Clinical trials show that in ALS patients, IGF-1 administration limits disease progression and improves muscular strength and lung functioning. They also have a protective effect on dopaminergic neurons and improve behavioral patterns in Parkinson’s Disease patients. In addition, IGF-1 DES demonstrates help in preserving the neuron density and number of excitatory synapses in the brain in patients of Rett syndrome and chromosome 22 deletion syndrome. These peptides also reduce the toxic effects of NDMA over-stimulation and resultant neuronal death by protecting neurons from excitotoxicity.
IGF-1 DES and Autism
IGF-1 analogs have potent effects on synapses, making them an ideal therapeutic choice for disorders caused by disruptions in synaptic development. These include autism, fragile X syndrome, tuberous sclerosis, and Angelman syndrome. Low IGF-1 concentrations in the brain have been associated with faulty development and progression of autism. However, IGF-II and analogs like IGF-1 DES can reverse these events, improve social interaction, novel-object recognition, contextual fear conditioning, reduce obsessive behavioral patterns, and improve grooming and memory.

## EXERCISE DESCRIPTION
Answer the following questions using the text on IGF-1 DES.
1. Besides limiting disease progression, what does IGF-1 administration improve in ALS patients?
2. In patients with which two syndromes does IGF-1 DES help preserve neuron density and the number of excitatory synapses in the brain?
3. What has been associated with faulty development and progression of autism?

## EXCERPTED RECORDS
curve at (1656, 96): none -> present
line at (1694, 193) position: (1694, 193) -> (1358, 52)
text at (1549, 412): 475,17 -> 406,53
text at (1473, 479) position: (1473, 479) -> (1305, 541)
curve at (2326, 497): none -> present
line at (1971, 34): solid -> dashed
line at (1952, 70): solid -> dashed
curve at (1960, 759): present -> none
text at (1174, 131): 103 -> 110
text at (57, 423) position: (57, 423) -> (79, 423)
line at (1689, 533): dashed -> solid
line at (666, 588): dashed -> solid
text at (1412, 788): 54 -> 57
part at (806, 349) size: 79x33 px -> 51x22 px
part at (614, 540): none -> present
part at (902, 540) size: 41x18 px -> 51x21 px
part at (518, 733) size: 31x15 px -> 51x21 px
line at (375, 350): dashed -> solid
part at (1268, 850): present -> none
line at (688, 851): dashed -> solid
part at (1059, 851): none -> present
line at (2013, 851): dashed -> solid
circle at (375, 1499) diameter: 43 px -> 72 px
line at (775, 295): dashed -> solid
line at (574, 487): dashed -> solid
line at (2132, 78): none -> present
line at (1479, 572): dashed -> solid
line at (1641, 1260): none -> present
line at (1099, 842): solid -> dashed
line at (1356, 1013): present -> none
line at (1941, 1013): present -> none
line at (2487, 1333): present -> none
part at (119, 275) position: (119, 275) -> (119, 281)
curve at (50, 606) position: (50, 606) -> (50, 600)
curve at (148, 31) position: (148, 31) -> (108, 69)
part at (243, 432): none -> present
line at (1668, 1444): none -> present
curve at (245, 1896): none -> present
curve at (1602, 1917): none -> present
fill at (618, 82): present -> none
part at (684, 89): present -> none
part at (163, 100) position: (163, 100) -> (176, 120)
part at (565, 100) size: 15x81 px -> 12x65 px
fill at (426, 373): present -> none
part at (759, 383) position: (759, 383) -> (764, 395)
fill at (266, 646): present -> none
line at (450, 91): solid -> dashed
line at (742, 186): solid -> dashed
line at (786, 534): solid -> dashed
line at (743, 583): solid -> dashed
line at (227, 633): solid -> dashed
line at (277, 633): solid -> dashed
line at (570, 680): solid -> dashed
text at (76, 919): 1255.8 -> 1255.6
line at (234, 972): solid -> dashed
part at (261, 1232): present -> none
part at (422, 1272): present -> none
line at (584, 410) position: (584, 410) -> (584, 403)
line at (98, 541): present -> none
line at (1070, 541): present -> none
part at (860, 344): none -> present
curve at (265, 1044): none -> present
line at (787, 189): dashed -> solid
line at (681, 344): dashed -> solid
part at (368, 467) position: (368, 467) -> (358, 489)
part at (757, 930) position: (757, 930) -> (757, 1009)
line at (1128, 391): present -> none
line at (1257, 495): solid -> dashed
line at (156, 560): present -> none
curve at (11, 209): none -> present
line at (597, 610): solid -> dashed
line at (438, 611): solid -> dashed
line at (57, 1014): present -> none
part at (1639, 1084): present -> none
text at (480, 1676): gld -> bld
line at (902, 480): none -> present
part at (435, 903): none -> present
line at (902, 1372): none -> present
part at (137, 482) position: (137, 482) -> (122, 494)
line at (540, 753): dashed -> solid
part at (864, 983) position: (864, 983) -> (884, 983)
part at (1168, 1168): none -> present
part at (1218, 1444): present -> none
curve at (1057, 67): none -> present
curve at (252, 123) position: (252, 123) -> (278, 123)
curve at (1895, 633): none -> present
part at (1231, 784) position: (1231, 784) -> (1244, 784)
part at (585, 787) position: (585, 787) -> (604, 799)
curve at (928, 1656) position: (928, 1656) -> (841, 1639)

## ANSWER SECTION
1. Muscular strength and lung functioning.
2. Rett syndrome and chromosome 22 deletion syndrome.
3. Low IGF-1 concentrations in the brain.